WHAT YOU NEED TO DO:
• a. In the beverage bag text, restate the paragraph beginning "The bag (101) may be constructed" as a short bulleted list that keeps its main facts.
• b. Translate this sentence from the beverage bag text into Spanish: "These types of materials present good gas barriers, particularly for oxygen, while still allowing the material to be flexible and relatively inert."
• c. Quote the passage of the beverage bag text that starts with the words containing "The bag (101) may be constructed" and ends with "in the art.".

TEXT SHOWN:
----

The bag (101) may be constructed of any generally flexible non-expandable material and will generally be constructed of a metal foil, metalized plastic, or multi-layer material including some form of metal, but that is not required. In an embodiment, the bag (101) is constructed of a 3-layer material comprising a layer of metal foil (commonly aluminum or steel) sandwiched between two layers of polyester, Nylon, polyethylene, or another resin or plastic. These types of materials present good gas barriers, particularly for oxygen, while still allowing the material to be flexible and relatively inert. The bag (101) material will generally be quite thick so as to be strong and resilient, but the specifics of the construction will depend on desired resultant characteristics as would be understood by one of ordinary skill in the art.

When the user wishes to utilize the bag (101) with a carbonated beverage, the operation depends somewhat on the type of bag being used. With the embodiment of FIGS. 7A and 7B, the user will simply open the cap (105), and fill the bag (101) with the carbonated beverage. It is important to recognize that the beverage will not be placed in the bag (101) in a specific state to avoid the presence of carbonation, but may be provided in any state and is preferably provided in the state in which it is intended to be consumed. In the case of beer, the beverage is expected to be dispensed directly from a beer tap, cask, or brewing tank which is already carbonated to the desired amount. Alternatively, the bag (101) may be filled with a nitrogen dispensed beer or may be filled with beer or beverage from a more traditional container, such as a bottle or can. In this way, the bag (101) is effectively the equivalent of a “growler” or other glass container designed to be filled with a carbonated beverage dispensed directly in a ready-to-drink state.

In the embodiments of FIGS. 8 and 9, the bag (101) can generally not be filled directly from a tap as the beer exiting the tap will generally lack sufficient force to overcome the valve (115). In these embodiments, there will generally be provided a fill adapter which is similar to the traditional growler fill tubes known to those of ordinary skill Such a fill adapter would generally comprise a length of flexible hollow tubing sized and spaced to interconnect with the spigot of the tap at a first end. The opposing end would generally have a connector designed to mate with connector (115) and open the valve (115). This will allow for fluid flow directly from the tap into the bag (101) without exposure of the fluid to air.

----

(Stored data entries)
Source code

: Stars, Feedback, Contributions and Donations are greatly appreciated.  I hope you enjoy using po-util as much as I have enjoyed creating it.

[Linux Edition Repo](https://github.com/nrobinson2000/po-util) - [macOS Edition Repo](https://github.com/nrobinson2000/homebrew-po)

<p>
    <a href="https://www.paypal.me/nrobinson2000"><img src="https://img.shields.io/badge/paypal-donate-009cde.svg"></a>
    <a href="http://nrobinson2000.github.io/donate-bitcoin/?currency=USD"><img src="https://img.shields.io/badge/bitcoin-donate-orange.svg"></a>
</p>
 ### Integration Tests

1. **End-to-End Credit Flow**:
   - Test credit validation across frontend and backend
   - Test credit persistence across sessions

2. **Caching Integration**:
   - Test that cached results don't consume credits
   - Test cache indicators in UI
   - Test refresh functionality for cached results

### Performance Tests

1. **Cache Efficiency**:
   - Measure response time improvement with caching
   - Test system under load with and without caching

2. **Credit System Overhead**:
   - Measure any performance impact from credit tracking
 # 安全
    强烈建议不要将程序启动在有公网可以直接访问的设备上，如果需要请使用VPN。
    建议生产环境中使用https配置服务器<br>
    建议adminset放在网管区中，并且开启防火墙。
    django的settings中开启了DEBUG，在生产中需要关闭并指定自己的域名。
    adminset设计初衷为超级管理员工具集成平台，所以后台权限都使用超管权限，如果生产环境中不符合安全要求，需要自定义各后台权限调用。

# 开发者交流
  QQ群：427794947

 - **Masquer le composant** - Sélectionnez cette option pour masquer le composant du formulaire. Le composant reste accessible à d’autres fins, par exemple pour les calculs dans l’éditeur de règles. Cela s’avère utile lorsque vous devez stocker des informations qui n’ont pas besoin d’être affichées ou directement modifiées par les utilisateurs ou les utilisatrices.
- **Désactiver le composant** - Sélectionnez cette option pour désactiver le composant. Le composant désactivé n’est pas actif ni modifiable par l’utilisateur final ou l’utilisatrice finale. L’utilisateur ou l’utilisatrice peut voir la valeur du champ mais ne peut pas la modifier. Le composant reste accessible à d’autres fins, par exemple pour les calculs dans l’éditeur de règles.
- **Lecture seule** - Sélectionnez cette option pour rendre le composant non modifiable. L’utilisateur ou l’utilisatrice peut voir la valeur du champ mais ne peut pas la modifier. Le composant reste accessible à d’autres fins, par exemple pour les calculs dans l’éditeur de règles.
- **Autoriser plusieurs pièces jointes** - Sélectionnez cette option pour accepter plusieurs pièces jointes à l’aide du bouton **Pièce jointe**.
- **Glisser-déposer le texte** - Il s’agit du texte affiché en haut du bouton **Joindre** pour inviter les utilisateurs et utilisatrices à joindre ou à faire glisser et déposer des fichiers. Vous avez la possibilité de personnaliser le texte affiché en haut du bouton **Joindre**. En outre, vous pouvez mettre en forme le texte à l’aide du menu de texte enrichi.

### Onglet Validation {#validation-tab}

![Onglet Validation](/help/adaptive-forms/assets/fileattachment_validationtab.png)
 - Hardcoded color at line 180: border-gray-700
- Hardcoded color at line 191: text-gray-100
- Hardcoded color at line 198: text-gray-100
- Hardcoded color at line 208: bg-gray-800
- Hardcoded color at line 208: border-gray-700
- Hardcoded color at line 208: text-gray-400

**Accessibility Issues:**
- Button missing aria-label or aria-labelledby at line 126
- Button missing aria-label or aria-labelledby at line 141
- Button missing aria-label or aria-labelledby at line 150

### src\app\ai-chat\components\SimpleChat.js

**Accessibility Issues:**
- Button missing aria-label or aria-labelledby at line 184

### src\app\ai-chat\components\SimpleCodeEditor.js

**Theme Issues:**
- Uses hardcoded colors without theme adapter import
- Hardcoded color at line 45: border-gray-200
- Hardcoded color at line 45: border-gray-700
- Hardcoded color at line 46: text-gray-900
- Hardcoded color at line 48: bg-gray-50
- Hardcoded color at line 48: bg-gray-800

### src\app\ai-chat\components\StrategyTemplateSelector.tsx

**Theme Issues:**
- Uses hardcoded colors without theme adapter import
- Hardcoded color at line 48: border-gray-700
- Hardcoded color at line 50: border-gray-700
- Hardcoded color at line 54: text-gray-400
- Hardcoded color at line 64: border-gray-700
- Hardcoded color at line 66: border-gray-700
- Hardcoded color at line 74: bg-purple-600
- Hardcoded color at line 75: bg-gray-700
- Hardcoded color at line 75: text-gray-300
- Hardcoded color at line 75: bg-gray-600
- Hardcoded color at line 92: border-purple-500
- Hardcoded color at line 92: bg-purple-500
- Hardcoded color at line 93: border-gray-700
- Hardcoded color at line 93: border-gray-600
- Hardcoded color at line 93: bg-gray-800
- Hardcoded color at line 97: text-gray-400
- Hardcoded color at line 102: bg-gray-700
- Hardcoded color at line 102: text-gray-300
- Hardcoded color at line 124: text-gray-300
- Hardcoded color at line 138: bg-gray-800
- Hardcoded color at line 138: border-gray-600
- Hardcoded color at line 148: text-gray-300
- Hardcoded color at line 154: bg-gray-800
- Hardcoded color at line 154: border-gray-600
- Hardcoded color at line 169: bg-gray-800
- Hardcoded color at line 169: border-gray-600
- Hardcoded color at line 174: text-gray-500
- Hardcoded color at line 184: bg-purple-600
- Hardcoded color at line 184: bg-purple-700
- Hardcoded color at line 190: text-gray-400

----

TASK-BY-TASK OUTPUTS:
• a.
- The bag (101) can be made of any generally flexible, non-expandable material. It is usually metal foil, metalized plastic, or a multi-layer material that includes some metal, though this is not required.
- In one embodiment, it is a 3-layer material: metal foil (commonly aluminum or steel) between two layers of polyester, Nylon, polyethylene, or another resin or plastic.
- Such materials are good gas barriers, especially against oxygen, and stay flexible and relatively inert.
- The material is generally quite thick for strength and resilience. The exact construction depends on the desired characteristics.

• b. Estos tipos de materiales ofrecen buenas barreras contra los gases, en particular contra el oxígeno, y al mismo tiempo permiten que el material sea flexible y relativamente inerte.

• c.
The bag (101) may be constructed of any generally flexible non-expandable material and will generally be constructed of a metal foil, metalized plastic, or multi-layer material including some form of metal, but that is not required. In an embodiment, the bag (101) is constructed of a 3-layer material comprising a layer of metal foil (commonly aluminum or steel) sandwiched between two layers of polyester, Nylon, polyethylene, or another resin or plastic. These types of materials present good gas barriers, particularly for oxygen, while still allowing the material to be flexible and relatively inert. The bag (101) material will generally be quite thick so as to be strong and resilient, but the specifics of the construction will depend on desired resultant characteristics as would be understood by one of ordinary skill in the art.